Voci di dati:

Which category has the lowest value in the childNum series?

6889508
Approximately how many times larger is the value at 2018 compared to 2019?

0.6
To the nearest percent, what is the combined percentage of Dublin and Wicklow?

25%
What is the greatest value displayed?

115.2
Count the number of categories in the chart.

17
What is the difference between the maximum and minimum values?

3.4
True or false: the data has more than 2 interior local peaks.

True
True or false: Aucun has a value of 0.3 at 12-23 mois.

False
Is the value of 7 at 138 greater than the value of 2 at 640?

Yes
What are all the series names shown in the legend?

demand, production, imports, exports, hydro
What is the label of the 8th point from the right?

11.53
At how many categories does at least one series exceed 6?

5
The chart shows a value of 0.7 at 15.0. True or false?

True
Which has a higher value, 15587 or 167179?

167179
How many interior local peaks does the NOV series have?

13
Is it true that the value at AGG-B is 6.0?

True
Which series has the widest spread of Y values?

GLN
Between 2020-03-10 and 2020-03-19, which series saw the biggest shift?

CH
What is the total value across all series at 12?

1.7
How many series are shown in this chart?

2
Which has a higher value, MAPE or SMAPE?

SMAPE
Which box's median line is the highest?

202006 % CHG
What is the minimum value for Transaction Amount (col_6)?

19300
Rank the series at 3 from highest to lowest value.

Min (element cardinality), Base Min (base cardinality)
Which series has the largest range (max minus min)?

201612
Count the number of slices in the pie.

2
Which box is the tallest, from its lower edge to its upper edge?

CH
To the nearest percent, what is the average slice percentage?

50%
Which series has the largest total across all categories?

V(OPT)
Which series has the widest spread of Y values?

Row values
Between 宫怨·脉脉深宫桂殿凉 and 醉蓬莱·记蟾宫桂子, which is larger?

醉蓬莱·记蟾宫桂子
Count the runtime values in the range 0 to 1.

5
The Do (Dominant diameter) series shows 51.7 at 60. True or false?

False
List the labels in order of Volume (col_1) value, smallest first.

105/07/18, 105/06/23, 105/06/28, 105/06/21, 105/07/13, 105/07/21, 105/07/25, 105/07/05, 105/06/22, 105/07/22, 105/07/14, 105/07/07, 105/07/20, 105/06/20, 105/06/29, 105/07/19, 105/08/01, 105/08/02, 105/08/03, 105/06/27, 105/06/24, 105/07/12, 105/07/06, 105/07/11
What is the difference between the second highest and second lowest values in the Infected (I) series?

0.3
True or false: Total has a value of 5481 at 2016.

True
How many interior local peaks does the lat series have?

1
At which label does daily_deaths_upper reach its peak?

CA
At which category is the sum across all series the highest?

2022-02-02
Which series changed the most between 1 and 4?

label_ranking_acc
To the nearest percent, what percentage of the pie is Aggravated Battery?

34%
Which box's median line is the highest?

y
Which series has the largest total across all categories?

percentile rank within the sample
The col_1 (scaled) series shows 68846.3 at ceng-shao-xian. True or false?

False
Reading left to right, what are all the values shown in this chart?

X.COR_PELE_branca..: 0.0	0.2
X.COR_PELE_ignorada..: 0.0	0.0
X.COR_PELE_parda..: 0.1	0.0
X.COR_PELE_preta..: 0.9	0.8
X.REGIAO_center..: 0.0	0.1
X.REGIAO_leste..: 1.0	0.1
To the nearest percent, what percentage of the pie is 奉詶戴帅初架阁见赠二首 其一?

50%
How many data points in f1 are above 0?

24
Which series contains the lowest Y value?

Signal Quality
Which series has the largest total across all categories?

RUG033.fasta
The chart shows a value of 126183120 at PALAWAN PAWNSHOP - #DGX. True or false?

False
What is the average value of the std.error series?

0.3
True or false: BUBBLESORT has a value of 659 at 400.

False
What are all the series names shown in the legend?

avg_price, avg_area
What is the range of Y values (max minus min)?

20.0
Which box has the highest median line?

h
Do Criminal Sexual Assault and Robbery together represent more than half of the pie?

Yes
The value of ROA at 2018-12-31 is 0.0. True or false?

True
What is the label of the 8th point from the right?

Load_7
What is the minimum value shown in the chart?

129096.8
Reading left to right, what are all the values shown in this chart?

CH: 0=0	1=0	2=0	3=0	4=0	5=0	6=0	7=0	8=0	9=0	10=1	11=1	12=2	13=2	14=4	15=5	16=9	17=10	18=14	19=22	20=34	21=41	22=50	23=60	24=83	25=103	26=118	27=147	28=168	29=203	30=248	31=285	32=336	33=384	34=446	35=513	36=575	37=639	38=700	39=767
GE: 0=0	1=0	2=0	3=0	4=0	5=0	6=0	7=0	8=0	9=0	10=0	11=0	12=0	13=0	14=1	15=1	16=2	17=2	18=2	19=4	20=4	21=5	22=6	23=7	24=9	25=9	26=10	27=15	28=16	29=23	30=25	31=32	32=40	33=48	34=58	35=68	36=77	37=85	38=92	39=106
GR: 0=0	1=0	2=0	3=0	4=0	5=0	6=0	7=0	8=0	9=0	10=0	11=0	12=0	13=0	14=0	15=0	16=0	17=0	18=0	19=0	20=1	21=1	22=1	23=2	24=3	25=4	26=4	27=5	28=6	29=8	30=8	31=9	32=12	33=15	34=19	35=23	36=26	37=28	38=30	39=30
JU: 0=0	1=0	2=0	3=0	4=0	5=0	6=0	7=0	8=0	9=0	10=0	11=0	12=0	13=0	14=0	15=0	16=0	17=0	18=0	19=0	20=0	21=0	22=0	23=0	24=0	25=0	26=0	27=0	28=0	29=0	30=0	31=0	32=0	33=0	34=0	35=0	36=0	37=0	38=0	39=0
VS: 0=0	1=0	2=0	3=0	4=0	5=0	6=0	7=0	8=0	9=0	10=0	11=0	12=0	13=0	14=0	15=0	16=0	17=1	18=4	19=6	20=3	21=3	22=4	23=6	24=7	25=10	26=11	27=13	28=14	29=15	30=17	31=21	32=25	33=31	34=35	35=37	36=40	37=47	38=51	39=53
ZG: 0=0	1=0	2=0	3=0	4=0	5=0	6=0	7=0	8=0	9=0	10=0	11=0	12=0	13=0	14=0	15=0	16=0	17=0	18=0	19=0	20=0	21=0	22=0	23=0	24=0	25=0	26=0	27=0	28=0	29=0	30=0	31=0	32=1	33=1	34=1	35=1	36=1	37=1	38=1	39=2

### Consegna
Ricopia senza alcuna modifica la parte dei dati che va dall'inizio fino alla riga che contiene "True or false: Aucun", inclusa quest'ultima.

### Spazio risposta
Which category has the lowest value in the childNum series?

6889508
Approximately how many times larger is the value at 2018 compared to 2019?

0.6
To the nearest percent, what is the combined percentage of Dublin and Wicklow?

25%
What is the greatest value displayed?

115.2
Count the number of categories in the chart.

17
What is the difference between the maximum and minimum values?

3.4
True or false: the data has more than 2 interior local peaks.

True
True or false: Aucun has a value of 0.3 at 12-23 mois.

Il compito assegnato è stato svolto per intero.